▸ **TASK REQUIREMENTS**
From the first line to the last, restate the material word for word, omitting pictures.
=-=-=
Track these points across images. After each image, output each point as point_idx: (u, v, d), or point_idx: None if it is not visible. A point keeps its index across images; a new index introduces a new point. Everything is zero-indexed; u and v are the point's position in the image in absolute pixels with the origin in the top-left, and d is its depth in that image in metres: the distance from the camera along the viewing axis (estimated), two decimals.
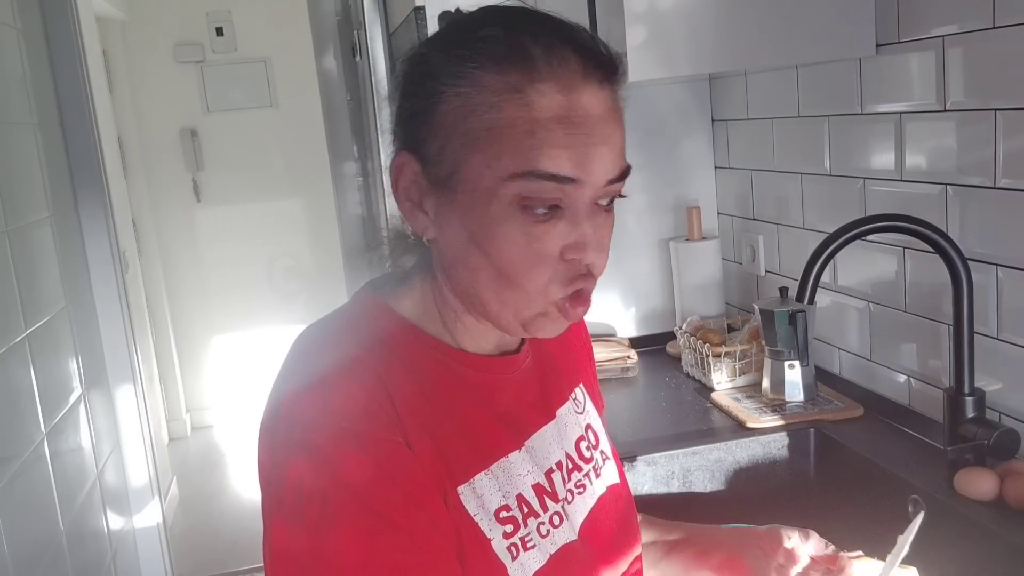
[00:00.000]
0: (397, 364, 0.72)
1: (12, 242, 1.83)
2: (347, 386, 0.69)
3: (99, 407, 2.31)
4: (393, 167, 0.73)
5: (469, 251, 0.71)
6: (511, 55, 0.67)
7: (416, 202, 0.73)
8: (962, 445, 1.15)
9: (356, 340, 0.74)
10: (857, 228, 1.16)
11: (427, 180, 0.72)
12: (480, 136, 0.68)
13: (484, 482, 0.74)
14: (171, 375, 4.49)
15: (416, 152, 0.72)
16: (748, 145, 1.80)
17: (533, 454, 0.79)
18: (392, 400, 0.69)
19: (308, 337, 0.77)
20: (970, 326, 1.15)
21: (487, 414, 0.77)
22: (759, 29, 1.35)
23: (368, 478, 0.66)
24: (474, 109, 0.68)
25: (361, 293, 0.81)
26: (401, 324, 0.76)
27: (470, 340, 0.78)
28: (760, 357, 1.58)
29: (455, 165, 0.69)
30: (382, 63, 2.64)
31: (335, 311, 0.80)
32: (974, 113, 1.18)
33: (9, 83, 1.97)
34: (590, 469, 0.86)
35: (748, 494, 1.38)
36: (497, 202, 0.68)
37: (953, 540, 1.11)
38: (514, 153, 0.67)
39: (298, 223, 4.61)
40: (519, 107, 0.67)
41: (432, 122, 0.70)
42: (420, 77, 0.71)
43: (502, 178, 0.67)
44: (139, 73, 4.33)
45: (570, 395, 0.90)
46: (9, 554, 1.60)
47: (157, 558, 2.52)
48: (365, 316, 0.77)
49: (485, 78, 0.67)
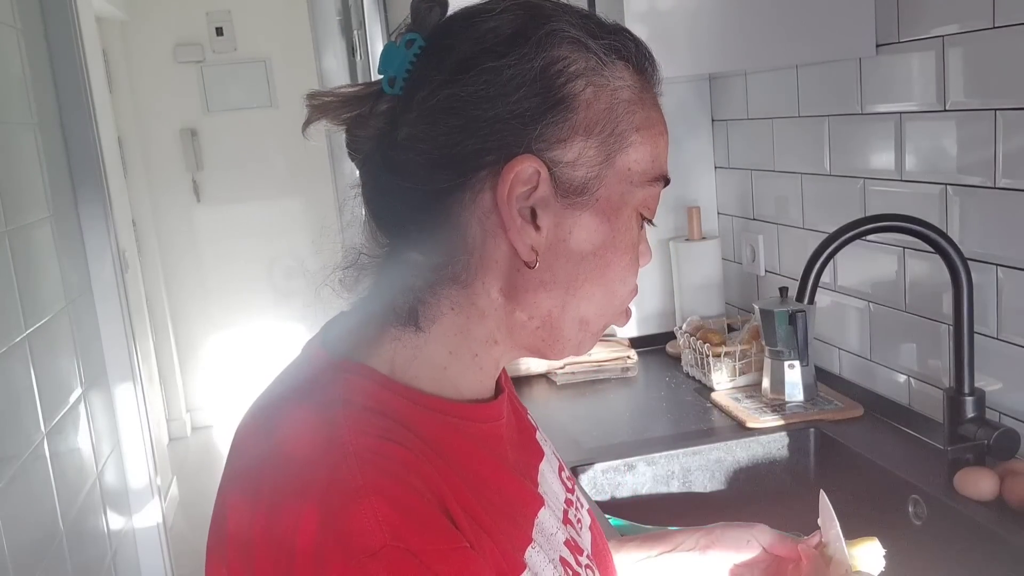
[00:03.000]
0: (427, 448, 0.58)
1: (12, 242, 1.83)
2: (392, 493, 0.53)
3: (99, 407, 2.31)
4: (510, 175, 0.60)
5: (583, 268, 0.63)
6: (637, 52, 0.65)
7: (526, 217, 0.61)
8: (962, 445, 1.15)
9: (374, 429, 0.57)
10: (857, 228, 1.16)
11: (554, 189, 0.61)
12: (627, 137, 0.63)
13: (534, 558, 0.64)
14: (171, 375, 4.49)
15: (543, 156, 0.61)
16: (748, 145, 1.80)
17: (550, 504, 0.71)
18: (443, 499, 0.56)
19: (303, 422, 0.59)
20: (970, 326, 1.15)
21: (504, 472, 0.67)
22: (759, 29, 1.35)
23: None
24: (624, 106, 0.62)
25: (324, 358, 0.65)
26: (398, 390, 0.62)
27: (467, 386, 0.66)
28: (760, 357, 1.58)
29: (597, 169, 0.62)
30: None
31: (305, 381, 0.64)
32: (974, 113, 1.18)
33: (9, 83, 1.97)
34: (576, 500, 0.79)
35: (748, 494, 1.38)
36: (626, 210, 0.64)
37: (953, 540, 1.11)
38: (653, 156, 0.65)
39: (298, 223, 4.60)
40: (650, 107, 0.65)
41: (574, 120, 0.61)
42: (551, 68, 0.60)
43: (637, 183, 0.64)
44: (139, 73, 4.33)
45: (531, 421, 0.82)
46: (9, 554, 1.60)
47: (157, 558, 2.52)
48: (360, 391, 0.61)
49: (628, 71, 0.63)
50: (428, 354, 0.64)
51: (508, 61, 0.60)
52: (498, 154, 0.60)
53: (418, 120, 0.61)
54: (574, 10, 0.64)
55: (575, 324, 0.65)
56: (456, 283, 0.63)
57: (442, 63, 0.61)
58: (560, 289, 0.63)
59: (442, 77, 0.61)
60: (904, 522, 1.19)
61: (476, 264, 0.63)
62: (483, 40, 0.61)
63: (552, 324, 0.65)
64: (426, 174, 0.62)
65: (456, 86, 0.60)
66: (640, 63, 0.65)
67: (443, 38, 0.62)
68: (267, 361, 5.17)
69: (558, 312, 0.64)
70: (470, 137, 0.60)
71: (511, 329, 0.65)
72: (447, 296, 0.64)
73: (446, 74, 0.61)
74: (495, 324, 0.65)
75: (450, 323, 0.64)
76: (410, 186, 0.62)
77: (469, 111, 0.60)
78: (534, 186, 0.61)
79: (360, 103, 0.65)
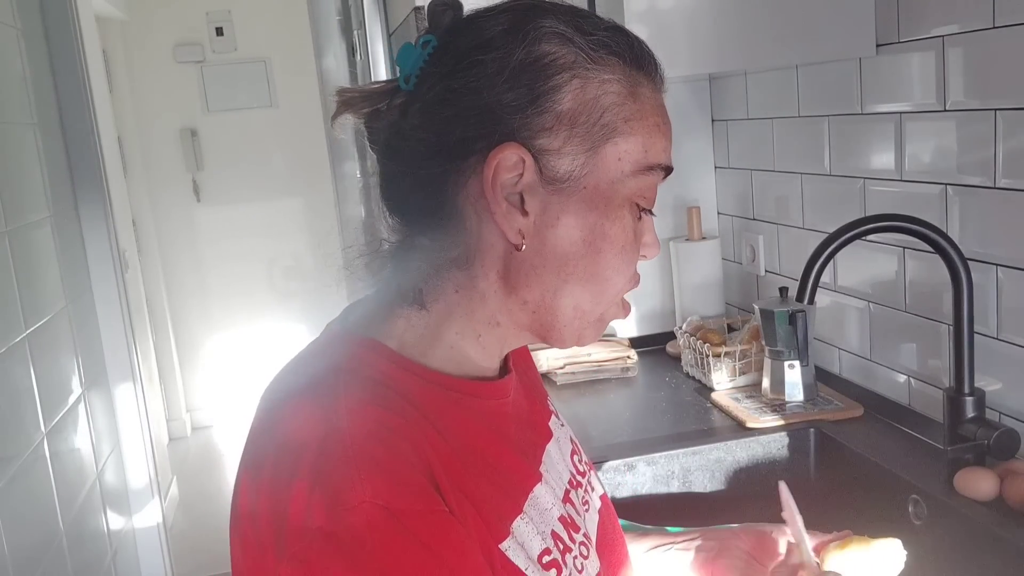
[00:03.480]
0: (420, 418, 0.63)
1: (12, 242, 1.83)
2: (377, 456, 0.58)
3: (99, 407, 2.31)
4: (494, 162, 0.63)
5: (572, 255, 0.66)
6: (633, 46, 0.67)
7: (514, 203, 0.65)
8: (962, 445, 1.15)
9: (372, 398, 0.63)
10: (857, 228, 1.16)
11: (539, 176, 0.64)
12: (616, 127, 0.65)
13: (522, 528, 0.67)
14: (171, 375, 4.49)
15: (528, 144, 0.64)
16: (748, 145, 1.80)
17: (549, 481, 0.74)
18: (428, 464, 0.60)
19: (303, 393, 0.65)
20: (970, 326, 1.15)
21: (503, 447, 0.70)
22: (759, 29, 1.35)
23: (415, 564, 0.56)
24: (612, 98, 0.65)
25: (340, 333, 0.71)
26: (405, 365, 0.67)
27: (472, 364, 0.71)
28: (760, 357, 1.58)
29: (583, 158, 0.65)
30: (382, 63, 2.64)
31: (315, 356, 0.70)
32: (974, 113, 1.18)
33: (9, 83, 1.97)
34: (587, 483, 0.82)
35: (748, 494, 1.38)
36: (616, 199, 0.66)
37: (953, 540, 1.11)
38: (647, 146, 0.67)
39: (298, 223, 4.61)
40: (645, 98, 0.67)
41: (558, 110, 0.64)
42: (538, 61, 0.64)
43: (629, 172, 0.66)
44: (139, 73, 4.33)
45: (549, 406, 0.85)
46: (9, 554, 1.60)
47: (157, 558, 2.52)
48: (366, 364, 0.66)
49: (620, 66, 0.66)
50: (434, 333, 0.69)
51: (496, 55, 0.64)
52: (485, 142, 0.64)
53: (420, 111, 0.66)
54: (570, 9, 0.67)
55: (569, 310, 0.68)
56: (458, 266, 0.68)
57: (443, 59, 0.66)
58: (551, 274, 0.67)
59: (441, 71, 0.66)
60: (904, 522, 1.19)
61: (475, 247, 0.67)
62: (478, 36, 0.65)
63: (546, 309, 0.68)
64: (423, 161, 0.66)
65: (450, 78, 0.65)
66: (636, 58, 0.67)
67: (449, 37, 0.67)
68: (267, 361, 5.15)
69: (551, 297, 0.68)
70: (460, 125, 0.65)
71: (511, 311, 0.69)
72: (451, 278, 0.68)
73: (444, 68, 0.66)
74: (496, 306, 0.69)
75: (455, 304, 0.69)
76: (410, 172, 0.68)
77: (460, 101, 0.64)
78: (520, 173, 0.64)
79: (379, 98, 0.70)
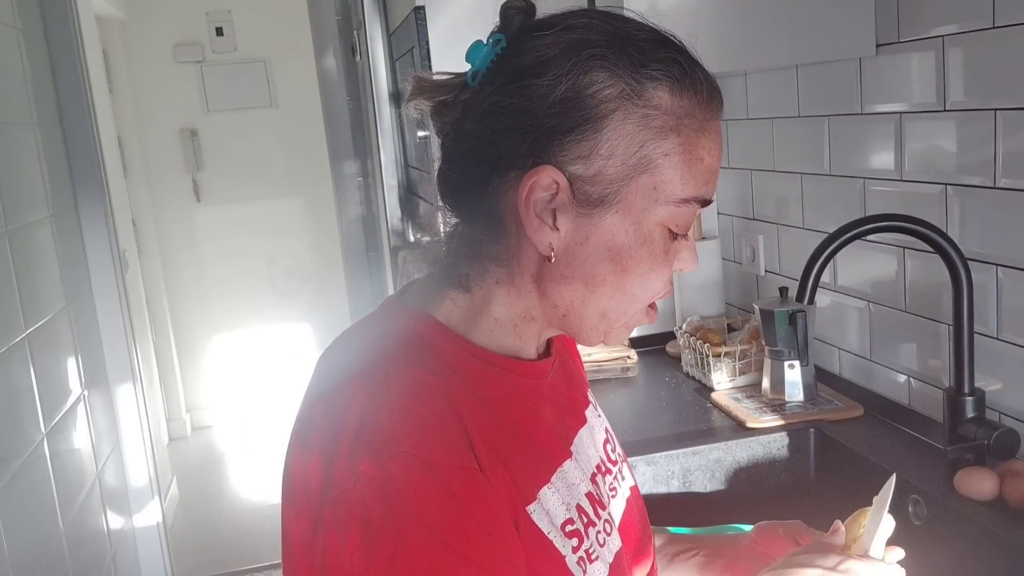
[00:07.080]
=-=-=
▸ **RESULT OF THE TASK**
Track these points across images. After each image, output each point as point_idx: (u, v, d), or point_idx: None if it is not visible. A point keeps its index across images; a new index introduces a new point. Everything is zero-indexed; u and v are the point's position in the image in absolute pixels with the origin in the top-left, and d is its depth in that image in metres: the distance from the camera along the viewing axis (estimated), two decimals.
[00:00.000]
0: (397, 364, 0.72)
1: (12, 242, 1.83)
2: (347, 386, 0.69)
3: (99, 407, 2.31)
4: (393, 167, 0.73)
5: (469, 251, 0.71)
6: (511, 55, 0.67)
7: (416, 202, 0.73)
8: (962, 445, 1.15)
9: (356, 340, 0.74)
10: (857, 228, 1.16)
11: (427, 180, 0.72)
12: (480, 136, 0.68)
13: (484, 482, 0.74)
14: (171, 375, 4.49)
15: (416, 152, 0.72)
16: (748, 145, 1.80)
17: (533, 454, 0.79)
18: (392, 400, 0.69)
19: (308, 337, 0.77)
20: (970, 326, 1.15)
21: (487, 414, 0.77)
22: (759, 29, 1.35)
23: (368, 478, 0.66)
24: (474, 109, 0.68)
25: (361, 293, 0.81)
26: (401, 324, 0.76)
27: (470, 340, 0.78)
28: (760, 357, 1.58)
29: (455, 165, 0.69)
30: (382, 63, 2.64)
31: (335, 311, 0.80)
32: (974, 113, 1.18)
33: (9, 83, 1.97)
34: (590, 469, 0.86)
35: (748, 494, 1.38)
36: (497, 202, 0.68)
37: (953, 540, 1.11)
38: (514, 153, 0.67)
39: (298, 223, 4.61)
40: (519, 107, 0.67)
41: (432, 122, 0.70)
42: (420, 77, 0.71)
43: (502, 178, 0.67)
44: (139, 73, 4.33)
45: (570, 395, 0.90)
46: (9, 554, 1.60)
47: (157, 558, 2.52)
48: (365, 316, 0.77)
49: (485, 78, 0.67)
[00:03.000]
0: (427, 448, 0.58)
1: (12, 242, 1.83)
2: (392, 493, 0.53)
3: (99, 407, 2.31)
4: (510, 175, 0.60)
5: (583, 268, 0.63)
6: (637, 52, 0.65)
7: (526, 217, 0.61)
8: (962, 445, 1.15)
9: (374, 429, 0.57)
10: (857, 228, 1.16)
11: (554, 189, 0.61)
12: (627, 137, 0.63)
13: (534, 558, 0.64)
14: (171, 375, 4.49)
15: (543, 156, 0.61)
16: (748, 145, 1.80)
17: (550, 504, 0.71)
18: (443, 499, 0.56)
19: (303, 422, 0.59)
20: (970, 326, 1.15)
21: (504, 472, 0.67)
22: (759, 29, 1.35)
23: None
24: (624, 106, 0.62)
25: (324, 358, 0.65)
26: (398, 390, 0.62)
27: (467, 386, 0.66)
28: (760, 357, 1.58)
29: (597, 169, 0.62)
30: None
31: (305, 381, 0.64)
32: (974, 113, 1.18)
33: (9, 83, 1.97)
34: (576, 500, 0.79)
35: (748, 494, 1.38)
36: (626, 210, 0.64)
37: (953, 540, 1.11)
38: (653, 156, 0.65)
39: (298, 223, 4.60)
40: (650, 107, 0.65)
41: (574, 120, 0.61)
42: (551, 68, 0.60)
43: (637, 183, 0.64)
44: (139, 73, 4.33)
45: (531, 421, 0.82)
46: (9, 554, 1.60)
47: (157, 558, 2.52)
48: (360, 391, 0.61)
49: (628, 71, 0.63)
50: (428, 354, 0.64)
51: (508, 61, 0.60)
52: (498, 154, 0.60)
53: (418, 120, 0.61)
54: (574, 10, 0.64)
55: (575, 324, 0.65)
56: (456, 283, 0.63)
57: (442, 63, 0.61)
58: (560, 289, 0.63)
59: (442, 77, 0.61)
60: (904, 522, 1.19)
61: (476, 264, 0.63)
62: (483, 40, 0.61)
63: (552, 324, 0.65)
64: (426, 174, 0.62)
65: (456, 86, 0.60)
66: (640, 63, 0.65)
67: (443, 38, 0.62)
68: (267, 361, 5.17)
69: (558, 312, 0.64)
70: (470, 137, 0.60)
71: (511, 329, 0.65)
72: (447, 296, 0.64)
73: (446, 74, 0.61)
74: (495, 324, 0.65)
75: (450, 323, 0.64)
76: (410, 186, 0.62)
77: (469, 111, 0.60)
78: (534, 186, 0.61)
79: (360, 103, 0.65)
[00:03.480]
0: (420, 418, 0.63)
1: (12, 242, 1.83)
2: (377, 456, 0.58)
3: (99, 407, 2.31)
4: (494, 162, 0.63)
5: (572, 255, 0.66)
6: (633, 46, 0.67)
7: (514, 203, 0.65)
8: (962, 445, 1.15)
9: (372, 398, 0.63)
10: (857, 228, 1.16)
11: (539, 176, 0.64)
12: (616, 127, 0.65)
13: (522, 528, 0.67)
14: (171, 375, 4.49)
15: (528, 144, 0.64)
16: (748, 145, 1.80)
17: (549, 481, 0.74)
18: (428, 464, 0.60)
19: (303, 393, 0.65)
20: (970, 326, 1.15)
21: (503, 447, 0.70)
22: (759, 29, 1.35)
23: (415, 564, 0.56)
24: (612, 98, 0.65)
25: (340, 333, 0.71)
26: (405, 365, 0.67)
27: (472, 364, 0.71)
28: (760, 357, 1.58)
29: (583, 158, 0.65)
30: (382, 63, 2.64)
31: (315, 356, 0.70)
32: (974, 113, 1.18)
33: (9, 83, 1.97)
34: (587, 483, 0.82)
35: (748, 494, 1.38)
36: (616, 199, 0.66)
37: (953, 540, 1.11)
38: (647, 146, 0.67)
39: (298, 223, 4.61)
40: (645, 98, 0.67)
41: (558, 110, 0.64)
42: (538, 61, 0.64)
43: (629, 172, 0.66)
44: (139, 73, 4.33)
45: (549, 406, 0.85)
46: (9, 554, 1.60)
47: (157, 558, 2.52)
48: (366, 364, 0.66)
49: (620, 66, 0.66)
50: (434, 333, 0.69)
51: (496, 55, 0.64)
52: (485, 142, 0.64)
53: (420, 111, 0.66)
54: (570, 9, 0.67)
55: (569, 310, 0.68)
56: (458, 266, 0.68)
57: (443, 59, 0.66)
58: (551, 274, 0.67)
59: (441, 71, 0.66)
60: (904, 522, 1.19)
61: (475, 247, 0.67)
62: (478, 36, 0.65)
63: (546, 309, 0.68)
64: (423, 161, 0.66)
65: (450, 78, 0.65)
66: (636, 58, 0.67)
67: (449, 37, 0.67)
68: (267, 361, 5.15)
69: (551, 297, 0.68)
70: (460, 125, 0.65)
71: (511, 311, 0.69)
72: (451, 278, 0.68)
73: (444, 68, 0.66)
74: (496, 306, 0.69)
75: (455, 304, 0.69)
76: (410, 172, 0.68)
77: (460, 101, 0.64)
78: (520, 173, 0.64)
79: (379, 98, 0.70)
[00:07.080]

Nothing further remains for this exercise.